Sometimes, you are just so tired of dealing with the own voices inside of your head that the dormant love you had for a person seems like the little sunshine on a cloudy day, and when they text back you feel a little better about having to deal with the rest of your life.

The night I turned 30, only two years ago now, I ate at a cash-only barbeque counter and had a drink at what the locals might’ve called a honky-tonk if the bar was located somewhere besides next to the East River in yuppie Williamsburg. I don’t remember what songs the band at the bar played that night. 

Before New York, I used to be sensitive to what music would be playing in a given space, and I would want to be in control of the stereo, or I would ask people to change the radio station in their cars. But now I just lamely accept the pop music blasting from every taxi’s radio and the harmless crush I’ve developed on Rihanna. 

The ringing in my ears every night from tinnitus started to make me less aware of the din of voices in a crowded restaurant and the ricochets of thin plastic wheels from an old woman’s utility cart against chipped asphalt. 

There are songs that I sing to myself that are mine, to me.

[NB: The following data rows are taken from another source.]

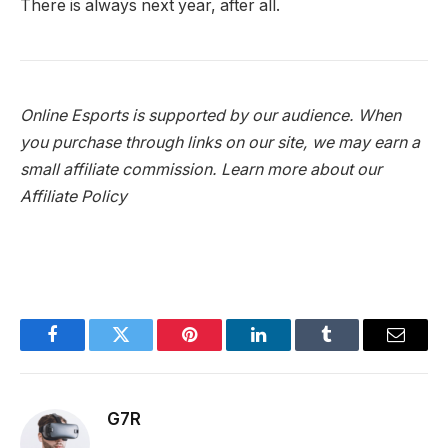
There is always next year, after all.
Online Esports is supported by our audience. When
you purchase through links on our site, we may earn a
small affiliate commission.
Learn more about our
Affiliate Policy
Facebook
Twitter
Pinterest
LinkedIn
Tumblr
Email
G7R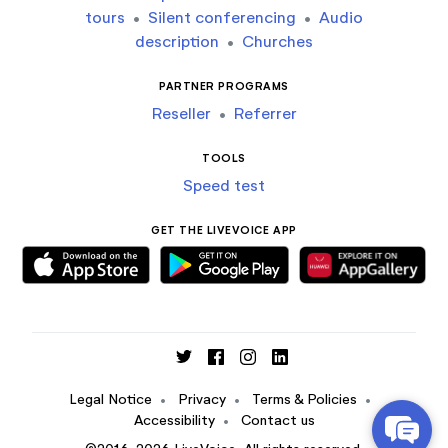
tours
•
Silent conferencing
•
Audio
description
•
Churches
PARTNER PROGRAMS
Reseller
•
Referrer
TOOLS
Speed test
GET THE LIVEVOICE APP
Legal Notice
•
Privacy
•
Terms & Policies
•
Accessibility
•
Contact us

Wagon Wheel, This Must Be the Place, You Can’t Hurry Love, or really, if I may be so bold, any Holland-Dozier-Holland song. 

Things matter to me now in a way that is a perfect reminder to stay grounded, or at least try to for as long as you can in this moment before it slips away.

Savor each instant like a tongue full of good red wine, right before you swallow it, shared in good company or with the thought of good friends. And those are the relationships worth savoring, not with some guy in some place — the relationships that are friendships, with yourself and other people, and whatever they may be beyond that.